Seu folêgo trabalhado, o garoto se ergueu e andou em meio ao solo chamuscado e energrecido, ainda brilhando com as ocasionais labaredas douradas, na direção do balcão. Neste instante, o dono do bar se ergueu e após suspirar com o estado do seu estabelecimento, decorou seu rosto com um sorriso torto.
— Ainda bem que pagou os concertos — avaliando os estragos, o gnoma coçou sua barba enquanto tirava os dois guerreiros desmaiados detrás de seu balcão — Mesmo assim, você fez uma bagunça hein? Onde aprendeu a lutar assim? E como consegue usar o poder de Puritas, ainda mais com sua… Identidade?
— Todos temos segredos — Lucet respondeu ao se sentar num dos poucos bancos que ainda restavam razoavelmente inteiros — Mas não, definitivamente não sou um daqueles malucos, aliás, tal como muitos daqueles que possuem identidade como a minha, eu sou um inimigo deles.
O gnoma acenou com um sorriso mais firme. As raças não humanas não tinham uma opinião muito favorável da Congregação de Puritas e suas crenças absolutistas e separatistas, o gnoma obviamente também não, afinal, ele era um dos aliados do ninho e dos corvos.
— Diga — Lucet desviou a conversa para um assunto mais urgente — Você conhece esta pessoa, ou se não, ao menos onde fica este lugar?
Lucet retirou de seu cinto dimensional os papéis contendo as informações referentes ao cliente que havia comissionado a missão e o local onde o deveria encontrar para iniciar a missão. O gnoma observou por alguns instantes e estava prestes a falar quando uma voz ecoou da porta de entrada.
— Mas o que foi que aconteceu aqui!? — A voz exclamou.

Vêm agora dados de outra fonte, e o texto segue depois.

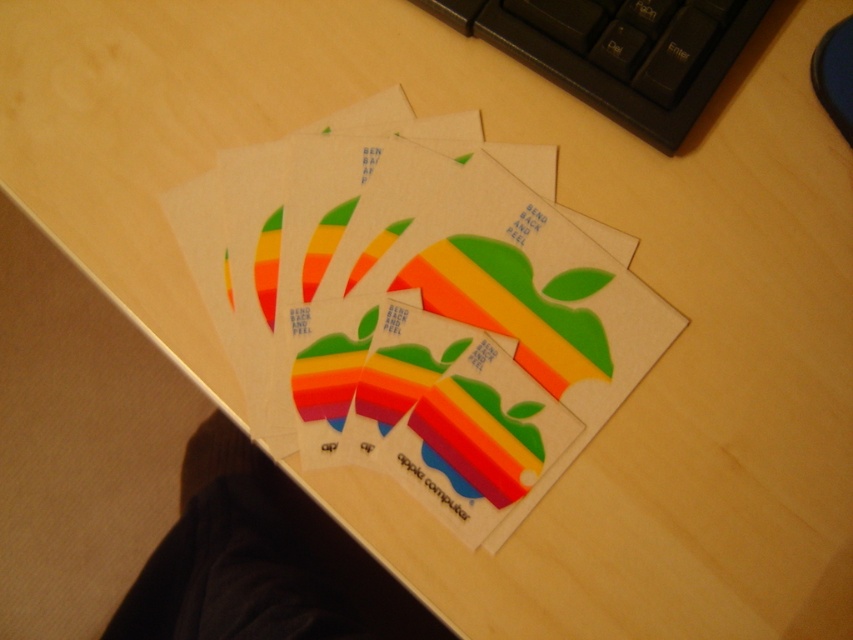
You are organizing a desk and see the matte paper card at center. Where exactly is it located on the desk?

The matte paper card at center is located at point coordinates of 0.487 on the x axis and 0.488 on the y axis.

You are organizing your desk and see the matte paper card at center and the black plastic keyboard at upper center. Which object is positioned to the left side of the other?

The matte paper card at center is to the left of the black plastic keyboard at upper center.

You are organizing your desk and need to move items closer to you. You have a matte paper card at center and a black plastic keyboard at upper center. Which item is already closer to you?

The matte paper card at center is closer to the viewer than the black plastic keyboard at upper center, so the matte paper card at center is already closer to you.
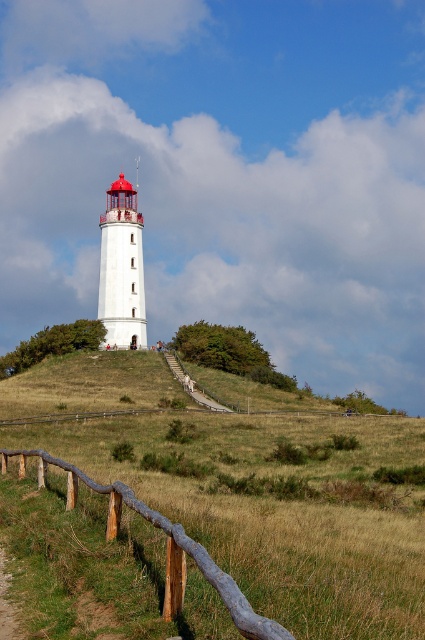
Question: Which point is closer to the camera?

Choices:
 (A) rustic wooden fence at lower left
 (B) white matte lighthouse at center
 (C) wooden stairs at center
 (D) grassy hillside at center

Answer: (A)

Question: Does rustic wooden fence at lower left appear under white matte lighthouse at center?

Choices:
 (A) no
 (B) yes

Answer: (B)

Question: Which point is farther to the camera?

Choices:
 (A) (107, 344)
 (B) (161, 376)

Answer: (A)

Question: Among these objects, which one is farthest from the camera?

Choices:
 (A) white matte lighthouse at center
 (B) rustic wooden fence at lower left
 (C) wooden stairs at center
 (D) grassy hillside at center

Answer: (A)

Question: Does white matte lighthouse at center come in front of wooden stairs at center?

Choices:
 (A) no
 (B) yes

Answer: (A)

Question: Observing the image, what is the correct spatial positioning of rustic wooden fence at lower left in reference to wooden stairs at center?

Choices:
 (A) left
 (B) right

Answer: (B)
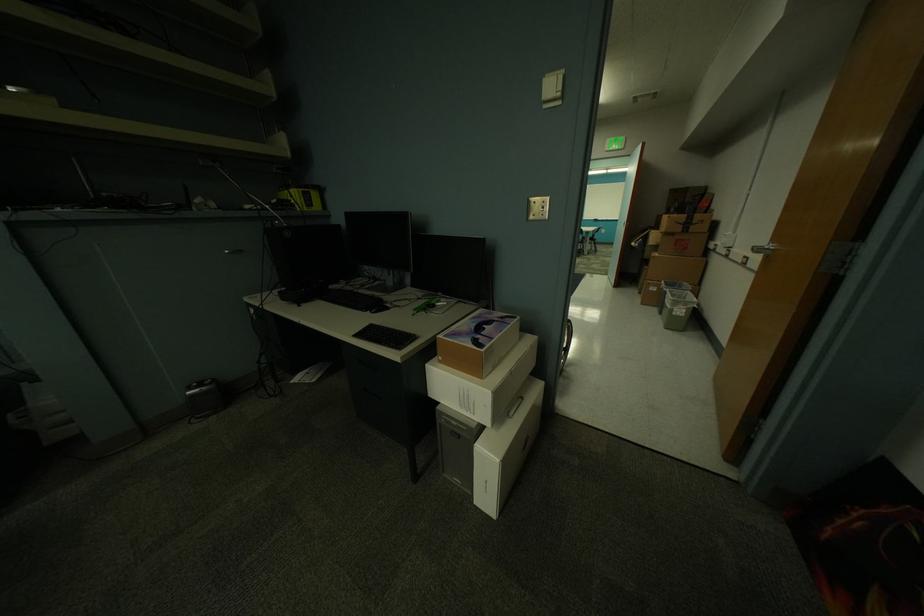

O gnoma e Lucet viraram ao mesmo tempo seus olhares para a direção da voz e viram um gnoma vestido com uma armadura leve de couro marrom com algumas peças de metal protegendo seu peito, ombro, joelhos e cabeça. Ele tinha uma barba e cabelo negro com sinais de grisalho, olhos verdes, um par de adagas atadas ao cinto metálico em sua cintura e um cinturão com diversos bolsos repletos de frascos com poções coloridas.
— Gasthaus! Que desastre ocorreu no meu bar preferido!? — ele exclamou com sua voz estrondossa ao caminhar apressado até o balcão, ignorando completamente a existência de Lucet enquanto falava com o gnoma — Quem lhe atacou!? Foi algum dos Besitzer? Me diga quem foi e eu lhe garanto que ele não escapa de uma boa surra.
Gasthaus gargalhou, o que deixou o gnoma bastante confuso. Após alguns momentos de riso contagiante onde até mesmo Lucet não pode conter um breve risinho, o gnoma por fim apontou para o garoto e disse.
— Ora Forscher meu amigo! É só olhar para o lado e verá quem foi que causou esse estrago, ou talvez, se estiver com dores no pescoço, basta perguntar para qualquer um dos vinte idiotas que ele acabou de espancar.
Forscher se virou para Lucet e olhou para o garoto com olhos largos e, obviamente, incrédulos, como um humano conseguira derrotar vinte guerreiros gnomas, ainda mais desarmado? Ele estava prestes a confrontar e desafiar o humano, quando Gasthaus continuou.
— Mas mais importante que isso — ele disse em meio a risos ao deslizar os papéis que Lucet havia lhe mostrado — Eu acredito que ele é justamente o tipo de maluco que você estava procurando para sua expedição suicida.